*** Extracted records Section Begins ***

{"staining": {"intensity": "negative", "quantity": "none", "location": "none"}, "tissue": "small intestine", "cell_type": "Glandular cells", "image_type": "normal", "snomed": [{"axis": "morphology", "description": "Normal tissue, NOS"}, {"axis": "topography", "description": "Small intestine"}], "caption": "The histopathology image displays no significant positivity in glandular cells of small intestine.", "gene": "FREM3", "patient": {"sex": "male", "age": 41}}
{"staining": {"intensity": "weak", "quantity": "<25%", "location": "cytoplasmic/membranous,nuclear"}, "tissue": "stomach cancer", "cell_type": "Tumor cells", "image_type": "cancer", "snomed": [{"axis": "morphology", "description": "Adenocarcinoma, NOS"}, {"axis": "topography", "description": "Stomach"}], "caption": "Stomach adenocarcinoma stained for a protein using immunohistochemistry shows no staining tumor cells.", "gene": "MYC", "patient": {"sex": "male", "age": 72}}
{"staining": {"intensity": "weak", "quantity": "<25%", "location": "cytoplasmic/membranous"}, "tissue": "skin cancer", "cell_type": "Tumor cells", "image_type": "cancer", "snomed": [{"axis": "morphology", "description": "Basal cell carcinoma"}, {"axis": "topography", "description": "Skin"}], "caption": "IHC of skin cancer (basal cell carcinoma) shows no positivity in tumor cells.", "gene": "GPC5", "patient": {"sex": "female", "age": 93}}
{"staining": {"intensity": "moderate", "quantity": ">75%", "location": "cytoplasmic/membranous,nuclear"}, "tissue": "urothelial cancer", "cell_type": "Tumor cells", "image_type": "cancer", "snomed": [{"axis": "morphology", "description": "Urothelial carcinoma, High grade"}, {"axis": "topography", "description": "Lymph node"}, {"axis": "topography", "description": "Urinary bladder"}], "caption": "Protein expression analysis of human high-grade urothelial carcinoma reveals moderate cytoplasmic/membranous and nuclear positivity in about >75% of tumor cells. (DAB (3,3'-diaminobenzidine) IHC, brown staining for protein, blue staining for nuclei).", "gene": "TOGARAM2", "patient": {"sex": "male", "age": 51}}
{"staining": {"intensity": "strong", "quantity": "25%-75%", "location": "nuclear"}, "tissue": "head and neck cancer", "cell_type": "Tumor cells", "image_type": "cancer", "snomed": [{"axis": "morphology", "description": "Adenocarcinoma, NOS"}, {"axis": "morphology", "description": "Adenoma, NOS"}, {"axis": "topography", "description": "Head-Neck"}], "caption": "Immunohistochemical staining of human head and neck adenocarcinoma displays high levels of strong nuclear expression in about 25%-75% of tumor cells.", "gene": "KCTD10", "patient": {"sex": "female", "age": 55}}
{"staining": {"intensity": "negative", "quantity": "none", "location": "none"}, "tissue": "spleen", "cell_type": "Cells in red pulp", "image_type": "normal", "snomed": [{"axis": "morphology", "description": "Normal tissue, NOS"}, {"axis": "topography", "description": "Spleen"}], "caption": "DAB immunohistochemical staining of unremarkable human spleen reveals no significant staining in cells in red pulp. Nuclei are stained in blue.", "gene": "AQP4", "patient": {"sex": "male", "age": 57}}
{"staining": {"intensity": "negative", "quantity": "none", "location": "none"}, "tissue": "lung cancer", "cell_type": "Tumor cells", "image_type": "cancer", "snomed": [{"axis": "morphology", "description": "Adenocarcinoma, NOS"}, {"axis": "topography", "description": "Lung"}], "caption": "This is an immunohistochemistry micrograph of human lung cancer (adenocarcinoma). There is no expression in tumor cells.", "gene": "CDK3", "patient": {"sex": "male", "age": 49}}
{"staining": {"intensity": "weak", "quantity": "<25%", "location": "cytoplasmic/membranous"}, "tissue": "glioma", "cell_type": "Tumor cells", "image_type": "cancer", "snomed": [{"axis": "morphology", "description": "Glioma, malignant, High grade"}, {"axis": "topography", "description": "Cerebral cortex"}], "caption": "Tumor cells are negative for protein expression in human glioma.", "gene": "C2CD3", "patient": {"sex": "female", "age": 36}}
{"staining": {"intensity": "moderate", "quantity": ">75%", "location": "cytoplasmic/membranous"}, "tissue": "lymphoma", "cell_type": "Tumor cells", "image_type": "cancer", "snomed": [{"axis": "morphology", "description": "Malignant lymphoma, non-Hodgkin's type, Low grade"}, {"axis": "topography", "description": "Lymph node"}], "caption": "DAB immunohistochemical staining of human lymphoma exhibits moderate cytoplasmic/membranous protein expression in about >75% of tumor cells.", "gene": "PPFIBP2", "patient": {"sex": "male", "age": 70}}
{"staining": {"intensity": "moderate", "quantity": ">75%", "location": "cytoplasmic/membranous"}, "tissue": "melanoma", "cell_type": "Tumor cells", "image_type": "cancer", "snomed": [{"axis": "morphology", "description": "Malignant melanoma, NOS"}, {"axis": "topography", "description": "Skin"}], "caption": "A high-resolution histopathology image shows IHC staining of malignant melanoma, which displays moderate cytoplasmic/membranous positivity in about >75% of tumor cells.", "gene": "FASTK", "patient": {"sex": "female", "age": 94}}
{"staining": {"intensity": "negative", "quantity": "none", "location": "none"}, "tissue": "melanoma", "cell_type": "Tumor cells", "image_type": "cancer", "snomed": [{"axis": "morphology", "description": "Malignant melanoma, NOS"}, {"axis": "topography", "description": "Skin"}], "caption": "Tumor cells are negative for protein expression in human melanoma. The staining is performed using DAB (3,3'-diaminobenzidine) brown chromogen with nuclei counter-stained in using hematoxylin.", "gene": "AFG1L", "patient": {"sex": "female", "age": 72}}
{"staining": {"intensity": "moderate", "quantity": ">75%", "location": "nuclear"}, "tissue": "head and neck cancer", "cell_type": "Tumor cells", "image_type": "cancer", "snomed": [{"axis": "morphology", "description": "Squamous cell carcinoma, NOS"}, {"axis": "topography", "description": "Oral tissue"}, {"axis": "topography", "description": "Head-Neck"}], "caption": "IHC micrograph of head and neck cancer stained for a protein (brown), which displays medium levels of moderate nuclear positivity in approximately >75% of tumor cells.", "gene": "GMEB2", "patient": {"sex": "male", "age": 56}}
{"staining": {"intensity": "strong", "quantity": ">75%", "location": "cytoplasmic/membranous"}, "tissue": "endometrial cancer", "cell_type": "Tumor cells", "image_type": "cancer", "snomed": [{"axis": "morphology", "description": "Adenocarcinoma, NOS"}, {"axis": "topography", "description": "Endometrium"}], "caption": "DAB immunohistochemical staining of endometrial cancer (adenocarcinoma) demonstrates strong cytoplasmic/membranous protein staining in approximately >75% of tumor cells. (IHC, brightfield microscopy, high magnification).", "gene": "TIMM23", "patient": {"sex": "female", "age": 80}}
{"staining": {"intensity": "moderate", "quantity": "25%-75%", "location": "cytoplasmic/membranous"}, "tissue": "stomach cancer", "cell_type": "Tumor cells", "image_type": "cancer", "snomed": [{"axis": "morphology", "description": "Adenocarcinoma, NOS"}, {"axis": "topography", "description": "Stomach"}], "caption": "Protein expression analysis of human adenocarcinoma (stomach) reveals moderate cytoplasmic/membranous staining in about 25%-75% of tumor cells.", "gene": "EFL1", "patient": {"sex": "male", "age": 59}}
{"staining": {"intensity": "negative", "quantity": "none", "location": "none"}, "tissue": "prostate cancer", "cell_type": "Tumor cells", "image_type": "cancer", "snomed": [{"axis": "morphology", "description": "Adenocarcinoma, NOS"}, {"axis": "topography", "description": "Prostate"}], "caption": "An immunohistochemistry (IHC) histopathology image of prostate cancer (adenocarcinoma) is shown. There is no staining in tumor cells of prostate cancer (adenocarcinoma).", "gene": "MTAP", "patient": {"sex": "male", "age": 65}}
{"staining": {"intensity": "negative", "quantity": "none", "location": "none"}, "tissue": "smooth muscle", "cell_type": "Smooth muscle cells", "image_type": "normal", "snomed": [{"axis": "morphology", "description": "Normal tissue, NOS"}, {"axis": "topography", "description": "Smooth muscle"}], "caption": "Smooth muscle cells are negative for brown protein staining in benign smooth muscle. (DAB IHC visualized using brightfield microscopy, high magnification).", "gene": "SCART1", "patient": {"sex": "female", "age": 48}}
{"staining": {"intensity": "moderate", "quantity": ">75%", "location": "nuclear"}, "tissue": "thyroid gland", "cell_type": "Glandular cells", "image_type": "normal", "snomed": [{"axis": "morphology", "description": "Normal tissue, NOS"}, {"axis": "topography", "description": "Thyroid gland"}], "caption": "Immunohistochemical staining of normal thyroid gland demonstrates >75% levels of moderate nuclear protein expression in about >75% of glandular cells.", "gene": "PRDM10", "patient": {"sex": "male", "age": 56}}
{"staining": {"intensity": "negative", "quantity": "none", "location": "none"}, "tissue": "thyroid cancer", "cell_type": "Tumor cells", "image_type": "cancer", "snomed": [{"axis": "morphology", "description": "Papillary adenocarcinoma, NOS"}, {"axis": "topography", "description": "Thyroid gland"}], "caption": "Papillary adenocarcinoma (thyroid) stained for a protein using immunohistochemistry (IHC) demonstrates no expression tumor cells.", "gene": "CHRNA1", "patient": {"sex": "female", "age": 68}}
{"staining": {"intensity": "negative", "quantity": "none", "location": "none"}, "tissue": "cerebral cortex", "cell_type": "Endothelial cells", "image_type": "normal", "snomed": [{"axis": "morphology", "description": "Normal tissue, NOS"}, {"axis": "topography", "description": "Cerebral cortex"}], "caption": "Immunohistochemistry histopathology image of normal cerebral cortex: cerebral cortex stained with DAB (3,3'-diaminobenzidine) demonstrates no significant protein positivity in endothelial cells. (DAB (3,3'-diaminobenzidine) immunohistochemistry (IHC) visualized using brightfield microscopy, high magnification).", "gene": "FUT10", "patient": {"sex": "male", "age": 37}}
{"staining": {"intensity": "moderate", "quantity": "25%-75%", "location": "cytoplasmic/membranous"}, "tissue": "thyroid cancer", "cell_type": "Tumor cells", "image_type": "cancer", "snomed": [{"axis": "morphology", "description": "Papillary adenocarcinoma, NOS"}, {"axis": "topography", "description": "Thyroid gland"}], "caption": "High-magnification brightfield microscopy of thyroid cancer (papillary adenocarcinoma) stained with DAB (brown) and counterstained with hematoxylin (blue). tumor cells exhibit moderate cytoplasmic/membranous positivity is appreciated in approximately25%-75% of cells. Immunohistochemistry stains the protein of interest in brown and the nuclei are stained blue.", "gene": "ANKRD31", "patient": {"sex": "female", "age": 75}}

*** Extracted records Section Ends ***

For each line above that holds the string "Glandular", provide a copy of that line.

▶ _Exercise solution_
{"staining": {"intensity": "negative", "quantity": "none", "location": "none"}, "tissue": "small intestine", "cell_type": "Glandular cells", "image_type": "normal", "snomed": [{"axis": "morphology", "description": "Normal tissue, NOS"}, {"axis": "topography", "description": "Small intestine"}], "caption": "The histopathology image displays no significant positivity in glandular cells of small intestine.", "gene": "FREM3", "patient": {"sex": "male", "age": 41}}
{"staining": {"intensity": "moderate", "quantity": ">75%", "location": "nuclear"}, "tissue": "thyroid gland", "cell_type": "Glandular cells", "image_type": "normal", "snomed": [{"axis": "morphology", "description": "Normal tissue, NOS"}, {"axis": "topography", "description": "Thyroid gland"}], "caption": "Immunohistochemical staining of normal thyroid gland demonstrates >75% levels of moderate nuclear protein expression in about >75% of glandular cells.", "gene": "PRDM10", "patient": {"sex": "male", "age": 56}}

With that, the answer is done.